Height of the liquid in the partially filled bottles.

Answer to Problem 46PQ

Height of the liquid in the bottle producing B note is $\underset{\_}{4.5\text{cm}}$, and the height of the liquid in the producing A note is $\underset{\_}{2.4\text{cm}}$.

Explanation of Solution

The height of the liquid inside the bottles is equal to the difference between the height of the empty bottle and the length of the other two bottles with liquid.

Write the expression for the height of the liquid in bottle producing $f_{\text{B}}$,

  $h_{\text{B}}=L_{\text{G}}-L_{\text{B}}$                                                                                             (VI)

Here, $h_{\text{B}}$ is the height of the liquid in bottle producing $f_{\text{B}}$.

Write the expression for the height of the liquid in bottle producing $f_{\text{A}}$,

  $h_{\text{A}}=L_{\text{G}}-L_{\text{A}}$                                                                                             (VII)

Here, $h_{\text{A}}$ is the height of the liquid in bottle producing $f_{\text{A}}$.

Conclusion:

Substitute $0.219\text{m}$ for $L_{\text{G}}$, and $0.174\text{m}$ for $L_{\text{B}}$ in equation (VI) to find $h_{\text{B}}$.

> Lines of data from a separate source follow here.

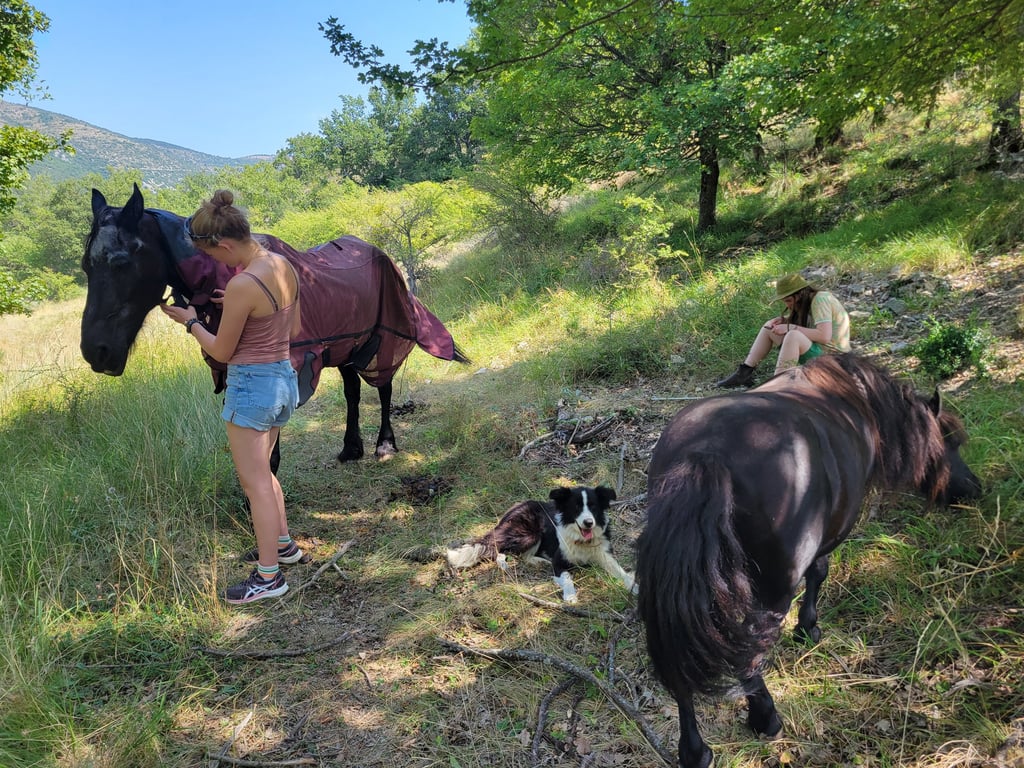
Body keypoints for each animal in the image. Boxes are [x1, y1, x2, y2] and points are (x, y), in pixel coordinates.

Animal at [80, 184, 468, 470]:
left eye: (121, 261)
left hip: (382, 338)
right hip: (346, 346)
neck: (223, 274)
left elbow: (269, 453)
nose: (95, 352)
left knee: (383, 386)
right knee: (353, 391)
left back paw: (385, 445)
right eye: (86, 265)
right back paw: (350, 448)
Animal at [635, 353, 982, 768]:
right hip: (772, 590)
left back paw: (694, 750)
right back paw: (765, 717)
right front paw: (808, 628)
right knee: (750, 656)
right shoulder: (828, 537)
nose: (975, 489)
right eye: (951, 441)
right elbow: (820, 572)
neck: (856, 400)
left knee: (681, 665)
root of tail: (703, 454)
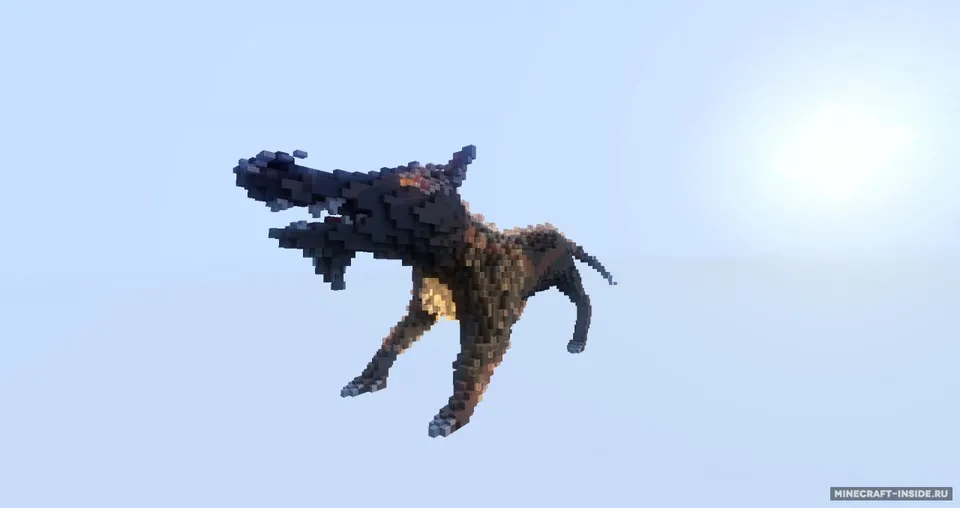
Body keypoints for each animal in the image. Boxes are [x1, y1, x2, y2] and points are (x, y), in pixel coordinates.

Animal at [232, 146, 615, 437]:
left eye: (384, 183)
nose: (261, 164)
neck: (446, 255)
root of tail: (558, 232)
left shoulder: (488, 330)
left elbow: (467, 369)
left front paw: (452, 415)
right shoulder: (421, 310)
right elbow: (390, 343)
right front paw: (367, 380)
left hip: (565, 276)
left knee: (585, 301)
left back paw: (578, 339)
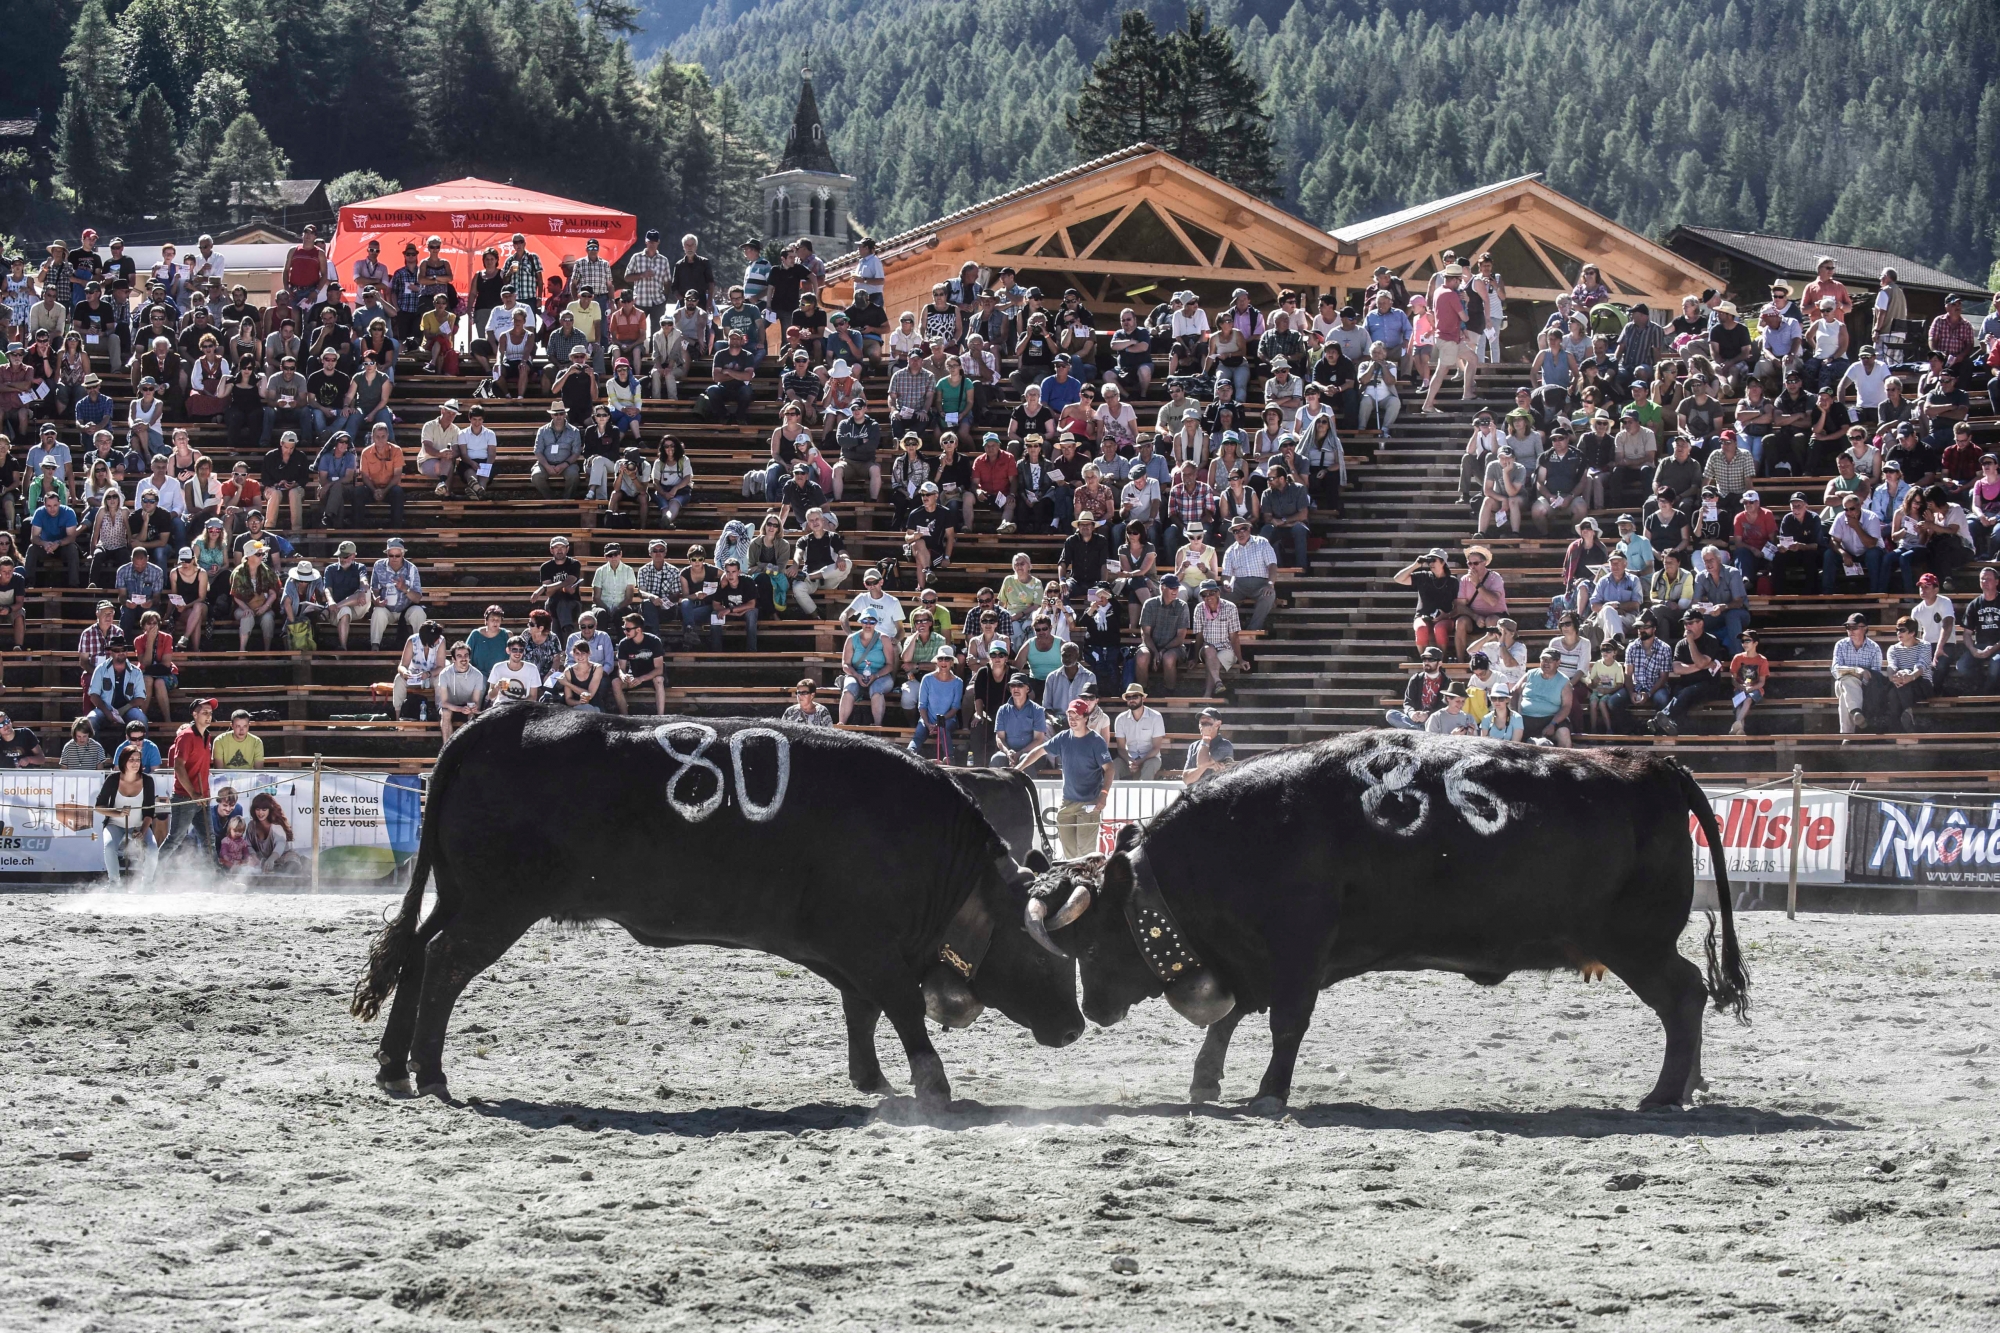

  $\begin{array}{c}{h}_{\text{B}}=0.219\text{m}-0.174\text{m}\\ =\text{0}\text{.045}\text{m}\times \frac{100\text{cm}}{1\text{m}}\\ =4.5\text{cm}\end{array}$

Substitute $0.219\text{m}$ for $L_{\text{G}}$, and $0.195\text{m}$ for $L_{\text{A}}$ in equation (VII) to find $h_{\text{A}}$.

  $\begin{array}{c}{h}_{\text{A}}=0.219\text{m}-0.195\text{m}\\ =\text{0}\text{.024}\text{m}\times \frac{100\text{cm}}{1\text{m}}\\ =2.4\text{cm}\end{array}$

Therefore, the height of the liquid in the bottle producing B note is $\underset{\_}{4.5\text{cm}}$, and the height of the liquid in the producing A note is $\underset{\_}{2.4\text{cm}}$.